═════ RECORDS SHOWN ═════

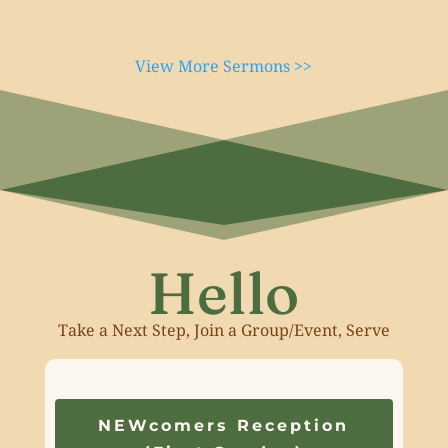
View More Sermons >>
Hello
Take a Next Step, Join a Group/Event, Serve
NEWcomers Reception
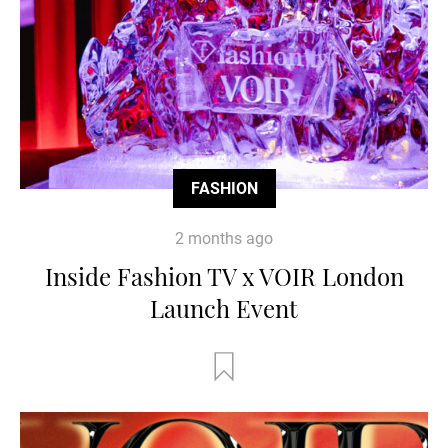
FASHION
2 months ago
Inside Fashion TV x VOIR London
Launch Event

═════
═════ RECORDS SHOWN ═════

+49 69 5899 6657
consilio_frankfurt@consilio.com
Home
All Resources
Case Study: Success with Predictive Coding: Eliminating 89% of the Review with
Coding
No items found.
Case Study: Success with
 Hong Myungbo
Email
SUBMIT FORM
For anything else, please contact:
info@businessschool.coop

═════

[DIRECTIONS FOR THIS TASK] Which lines in the entries above contain "Study"? Pull each of them out.

[FINISHED TASK]
Case Study: Success with Predictive Coding: Eliminating 89% of the Review with
Case Study: Success with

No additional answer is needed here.